Data
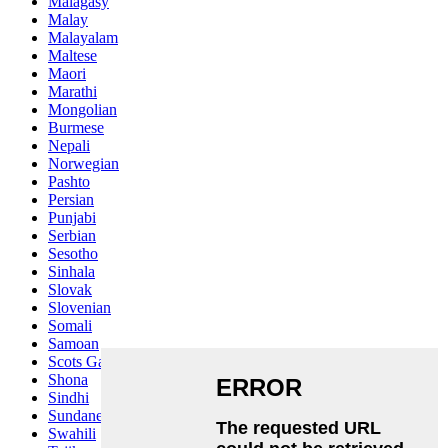
Malagasy
Malay
Malayalam
Maltese
Maori
Marathi
Mongolian
Burmese
Nepali
Norwegian
Pashto
Persian
Punjabi
Serbian
Sesotho
Sinhala
Slovak
Slovenian
Somali
Samoan
Scots Gaelic
Shona
Sindhi
Sundanese
Swahili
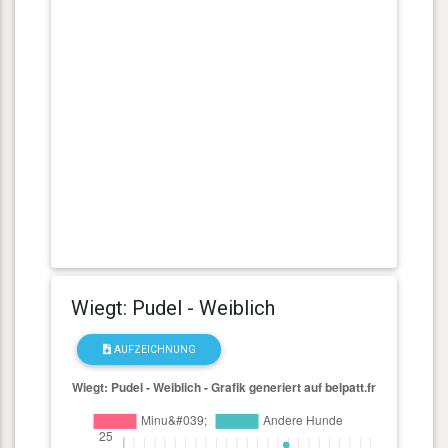
Wiegt: Pudel - Weiblich
AUFZEICHNUNG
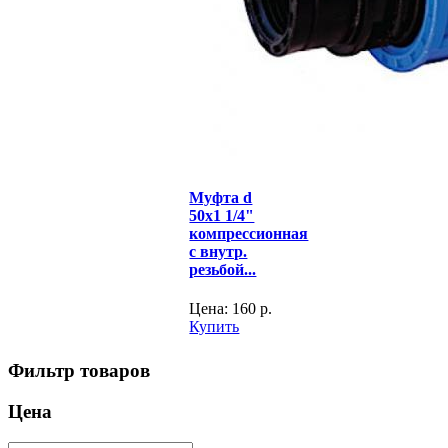
Муфта d
50x1 1/4"
компрессионная
с внутр.
резьбой...
Цена:
160
р.
Купить
Фильтр товаров
Цена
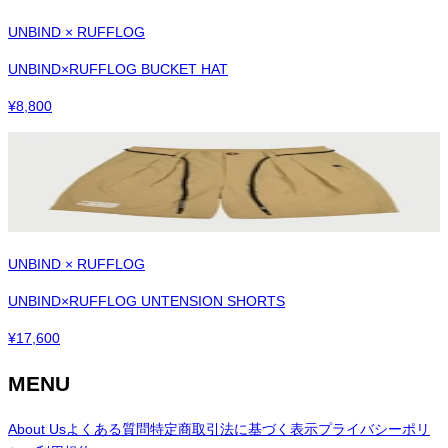
UNBIND × RUFFLOG
UNBIND×RUFFLOG BUCKET HAT
¥
8,800
UNBIND × RUFFLOG
UNBIND×RUFFLOG UNTENSION SHORTS
¥
17,600
MENU
About Us
よくある質問
特定商取引法に基づく表示
プライバシーポリ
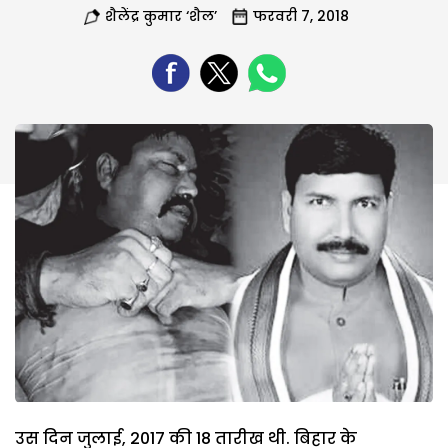
शैलेंद्र कुमार ‘शैल’
फरवरी 7, 2018
उस दिन जुलाई, 2017 की 18 तारीख थी. बिहार के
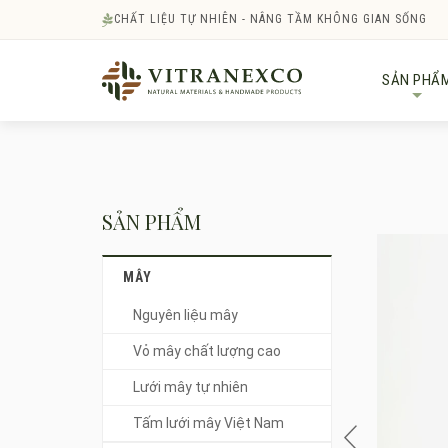
CHẤT LIỆU TỰ NHIÊN - NÂNG TẦM KHÔNG GIAN SỐNG
SẢN PHẨ
+
SẢN PHẨM
MÂY
Nguyên liệu mây
Vỏ mây chất lượng cao
Lưới mây tự nhiên
Tấm lưới mây Việt Nam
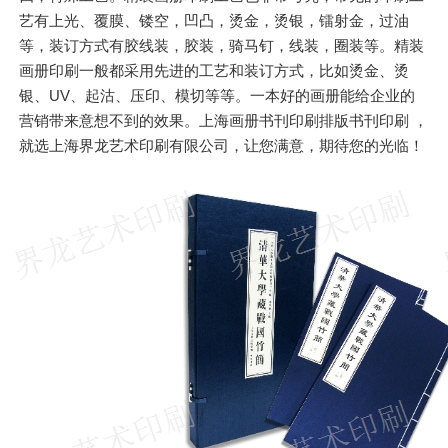
艺有上光、覆膜、镂空，凹凸，烫金，烫银，镭射金，过油
等，装订方式有胶线装，胶装，骑马钉，线装，圈装等。精装
画册印刷一般都采用先进的工艺和装订方式，比如烫金、烫
银、UV、起沽、压印、模切等等。一本好的画册能给企业的
营销带来意想不到的效果。上海画册书刊印刷排版书刊印刷 ，
就选上海界龙艺术印刷有限公司，让您满意，期待您的光临！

Exercise brief
Rewrite the text of all the records above, replacing "Scots Gaelic" with "Scottish Gaelic" and changing nothing else. Leave the pictures out of your answer.

Answer section
Malagasy
Malay
Malayalam
Maltese
Maori
Marathi
Mongolian
Burmese
Nepali
Norwegian
Pashto
Persian
Punjabi
Serbian
Sesotho
Sinhala
Slovak
Slovenian
Somali
Samoan
Scottish Gaelic
Shona
Sindhi
Sundanese
Swahili
Wiegt: Pudel - Weiblich
AUFZEICHNUNG
Муфта d
50x1 1/4"
компрессионная
с внутр.
резьбой...
Цена:
160
р.
Купить
Фильтр товаров
Цена
UNBIND × RUFFLOG
UNBIND×RUFFLOG BUCKET HAT
¥
8,800
UNBIND × RUFFLOG
UNBIND×RUFFLOG UNTENSION SHORTS
¥
17,600
MENU
About Us
よくある質問
特定商取引法に基づく表示
プライバシーポリ
शैलेंद्र कुमार ‘शैल’
फरवरी 7, 2018
उस दिन जुलाई, 2017 की 18 तारीख थी. बिहार के
CHẤT LIỆU TỰ NHIÊN - NÂNG TẦM KHÔNG GIAN SỐNG
SẢN PHẨ
+
SẢN PHẨM
MÂY
Nguyên liệu mây
Vỏ mây chất lượng cao
Lưới mây tự nhiên
Tấm lưới mây Việt Nam
艺有上光、覆膜、镂空，凹凸，烫金，烫银，镭射金，过油
等，装订方式有胶线装，胶装，骑马钉，线装，圈装等。精装
画册印刷一般都采用先进的工艺和装订方式，比如烫金、烫
银、UV、起沽、压印、模切等等。一本好的画册能给企业的
营销带来意想不到的效果。上海画册书刊印刷排版书刊印刷 ，
就选上海界龙艺术印刷有限公司，让您满意，期待您的光临！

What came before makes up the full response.